Do you have particular transfer speeds for particular targets in mind? Actually I’m interested in the STR71x target and openocd is slow with it, at least for flash writes. For RAM writes or JTAG execution, it is acceptable (However I don’t have other points of comparison, I’m new to continuous JTAG use, I’m more used to proprietary probes like ATMEL’s AVRISP)
In the case of Linux/Openocd/Str7/Amontec JTAG/Flash write, slow speed has nothing much to do with USB transfer speed or pure crunching power. From what the oscilloscope shows, any JTAG query-answer takes 6ms, probbably because of Linux scheduling, libftd2xx sequence of system calls, etc. The easiest trick to get more speed is to delocalize some processing done inside openocd in the target itself instead of processing everything needed to flash write thru the USB bus. This way the 6ms latency between each query disappears.

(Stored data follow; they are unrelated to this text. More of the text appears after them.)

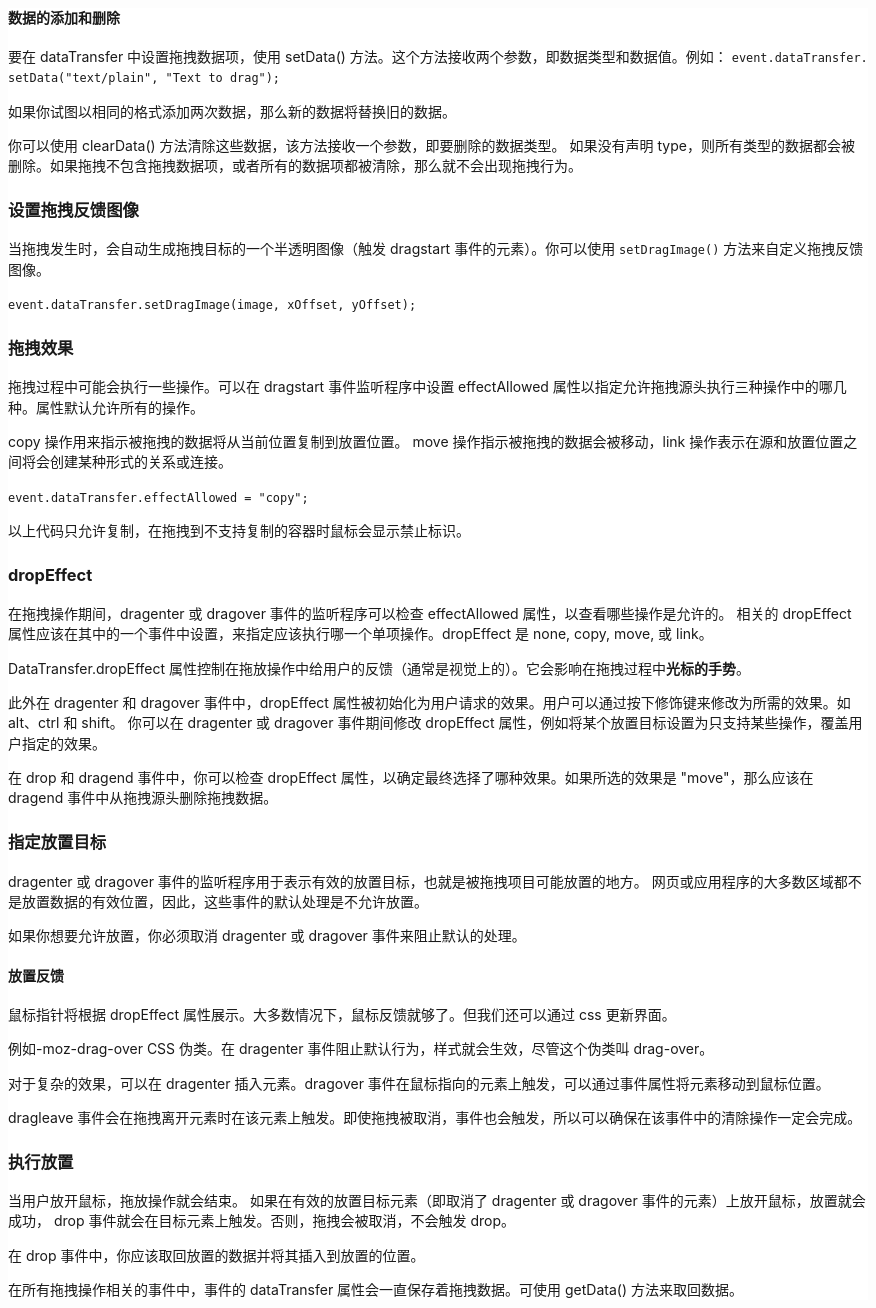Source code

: #### 数据的添加和删除
要在 dataTransfer 中设置拖拽数据项，使用 setData() 方法。这个方法接收两个参数，即数据类型和数据值。例如：
`event.dataTransfer.setData("text/plain", "Text to drag");`

如果你试图以相同的格式添加两次数据，那么新的数据将替换旧的数据。

你可以使用 clearData() 方法清除这些数据，该方法接收一个参数，即要删除的数据类型。
如果没有声明 type，则所有类型的数据都会被删除。如果拖拽不包含拖拽数据项，或者所有的数据项都被清除，那么就不会出现拖拽行为。

### 设置拖拽反馈图像
当拖拽发生时，会自动生成拖拽目标的一个半透明图像（触发 dragstart 事件的元素）。你可以使用 `setDragImage()` 方法来自定义拖拽反馈图像。

`event.dataTransfer.setDragImage(image, xOffset, yOffset);`

### 拖拽效果
拖拽过程中可能会执行一些操作。可以在 dragstart 事件监听程序中设置 effectAllowed 属性以指定允许拖拽源头执行三种操作中的哪几种。属性默认允许所有的操作。

copy 操作用来指示被拖拽的数据将从当前位置复制到放置位置。 move 操作指示被拖拽的数据会被移动，link 操作表示在源和放置位置之间将会创建某种形式的关系或连接。

`event.dataTransfer.effectAllowed = "copy";`

以上代码只允许复制，在拖拽到不支持复制的容器时鼠标会显示禁止标识。

### dropEffect
在拖拽操作期间，dragenter 或 dragover 事件的监听程序可以检查 effectAllowed 属性，以查看哪些操作是允许的。
相关的 dropEffect 属性应该在其中的一个事件中设置，来指定应该执行哪一个单项操作。dropEffect 是 none, copy, move, 或 link。

DataTransfer.dropEffect 属性控制在拖放操作中给用户的反馈（通常是视觉上的）。它会影响在拖拽过程中**光标的手势**。

此外在 dragenter 和 dragover 事件中，dropEffect 属性被初始化为用户请求的效果。用户可以通过按下修饰键来修改为所需的效果。如 alt、ctrl 和 shift。
你可以在 dragenter 或 dragover 事件期间修改 dropEffect 属性，例如将某个放置目标设置为只支持某些操作，覆盖用户指定的效果。

在 drop 和 dragend 事件中，你可以检查 dropEffect 属性，以确定最终选择了哪种效果。如果所选的效果是 "move"，那么应该在 dragend 事件中从拖拽源头删除拖拽数据。

### 指定放置目标
dragenter 或 dragover 事件的监听程序用于表示有效的放置目标，也就是被拖拽项目可能放置的地方。
网页或应用程序的大多数区域都不是放置数据的有效位置，因此，这些事件的默认处理是不允许放置。

如果你想要允许放置，你必须取消 dragenter 或 dragover 事件来阻止默认的处理。

#### 放置反馈
鼠标指针将根据 dropEffect 属性展示。大多数情况下，鼠标反馈就够了。但我们还可以通过 css 更新界面。

例如-moz-drag-over CSS 伪类。在 dragenter 事件阻止默认行为，样式就会生效，尽管这个伪类叫 drag-over。

对于复杂的效果，可以在 dragenter 插入元素。dragover 事件在鼠标指向的元素上触发，可以通过事件属性将元素移动到鼠标位置。

dragleave 事件会在拖拽离开元素时在该元素上触发。即使拖拽被取消，事件也会触发，所以可以确保在该事件中的清除操作一定会完成。

### 执行放置
当用户放开鼠标，拖放操作就会结束。 如果在有效的放置目标元素（即取消了 dragenter 或 dragover 事件的元素）上放开鼠标，放置就会成功，
drop 事件就会在目标元素上触发。否则，拖拽会被取消，不会触发 drop。

在 drop 事件中，你应该取回放置的数据并将其插入到放置的位置。

在所有拖拽操作相关的事件中，事件的 dataTransfer 属性会一直保存着拖拽数据。可使用 getData() 方法来取回数据。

Thinking about it again, I guess that the performance bottleneck is probably libftd2xx itself: if you strace(1) openocd, you see that each JTAG query makes a lot of system calls. For instance memory is mapped/unmapped each time, instead of being mapped once for the time openocd runs. If you gprof(1) openocd, you’ll see also that some internal functions are called hundreds of thousands of time when you write 64k to the STR7 flash.

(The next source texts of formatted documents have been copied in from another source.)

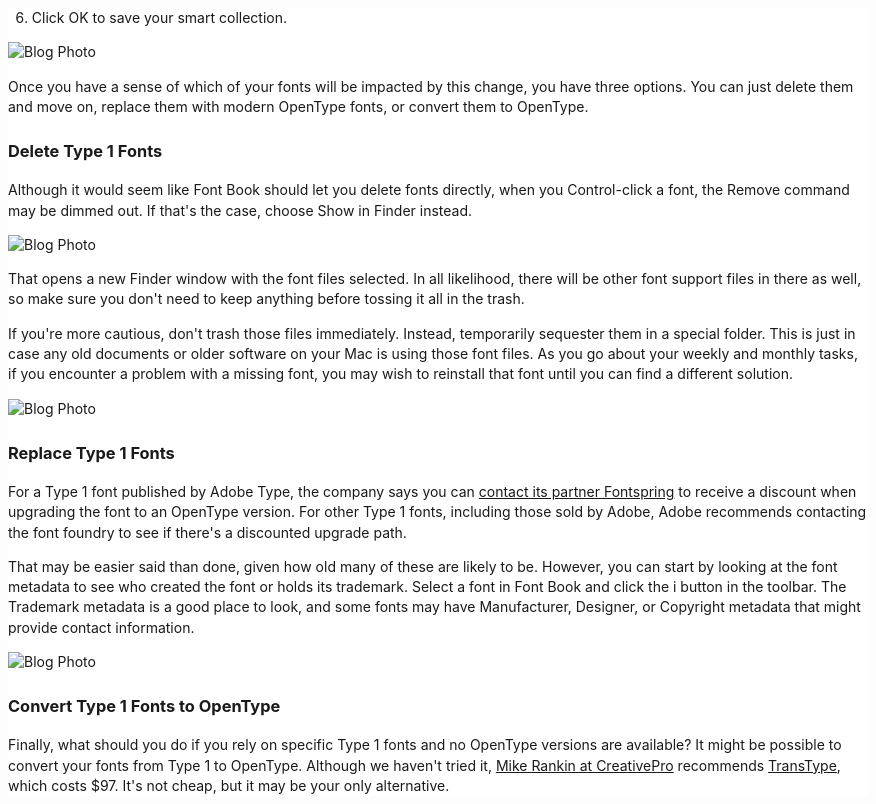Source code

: 6.  Click OK to save your smart collection.

<img alt="Blog Photo" src="{{ site.site_cdn }}/assets/images/blog/2021/20210302Po/image2.png" class="img-fluid rounded m-2" width="700" />

Once you have a sense of which of your fonts will be impacted by this
change, you have three options. You can just delete them and move on,
replace them with modern OpenType fonts, or convert them to OpenType.​

### Delete Type 1 Fonts

Although it would seem like Font Book should let you delete fonts
directly, when you Control-click a font, the Remove command may be
dimmed out. If that's the case, choose Show in Finder instead.

<img alt="Blog Photo" src="{{ site.site_cdn }}/assets/images/blog/2021/20210302Po/image3.png" class="img-fluid rounded m-2" width="700" />


That opens a new Finder window with the font files selected. In all
likelihood, there will be other font support files in there as well, so
make sure you don't need to keep anything before tossing it all in the
trash.

If you're more cautious, don't trash those files immediately. Instead,
temporarily sequester them in a special folder. This is just in case any
old documents or older software on your Mac is using those font files.
As you go about your weekly and monthly tasks, if you encounter a
problem with a missing font, you may wish to reinstall that font until
you can find a different solution.

<img alt="Blog Photo" src="{{ site.site_cdn }}/assets/images/blog/2021/20210302Po/image4.png" class="img-fluid rounded m-2" width="700" />


### Replace Type 1 Fonts

For a Type 1 font published by Adobe Type, the company says you can
[contact its partner Fontspring](https://www.fontspring.com/contact) to
receive a discount when upgrading the font to an OpenType version. For
other Type 1 fonts, including those sold by Adobe, Adobe recommends
contacting the font foundry to see if there's a discounted upgrade path.

That may be easier said than done, given how old many of these are
likely to be. However, you can start by looking at the font metadata to
see who created the font or holds its trademark. Select a font in Font
Book and click the i button in the toolbar. The Trademark metadata is a
good place to look, and some fonts may have Manufacturer, Designer, or
Copyright metadata that might provide contact information.

<img alt="Blog Photo" src="{{ site.site_cdn }}/assets/images/blog/2021/20210302Po/image5.png" class="img-fluid rounded m-2" width="700" />


### Convert Type 1 Fonts to OpenType

Finally, what should you do if you rely on specific Type 1 fonts and no
OpenType versions are available? It might be possible to convert your
fonts from Type 1 to OpenType. Although we haven't tried it, [Mike
Rankin at
CreativePro](https://creativepro.com/how-to-convert-postscript-fonts-to-opentype-with-transtype/)
recommends
[TransType](https://www.fontlab.com/font-converter/transtype/), which
costs $97. It's not cheap, but it may be your only alternative.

So I guess there is still much to do at the software level before having to think about making dedicated hardware. To start, IMHO one should clearly find where time is lost, it is still unclear at the moment but libftd2xx would be a good starting point. Too bad that it is the only part of the sofware chain that is not open source…
I suspect that the FTDI Chips clock of 6Mhz is actually very fast. The FTDI chip is not a dedicated JTAG device so I suspect that it no where near achieves what could be done at 6MHz.
I think one way to get good performance would be to run the actual OpenOCD code on a fast microcontroller which has a CPLD attached.
Not everybody needs such fast performance however, I am using the LPC2103 at the moment which has only 32K of Flash and 8K Ram so download speed is not a major issue at this time.
This would change if ARM926EJS support were added as I would be using it on a Platform with 8M flash and 16M of RAM. Then having a fatser version would be more interesting.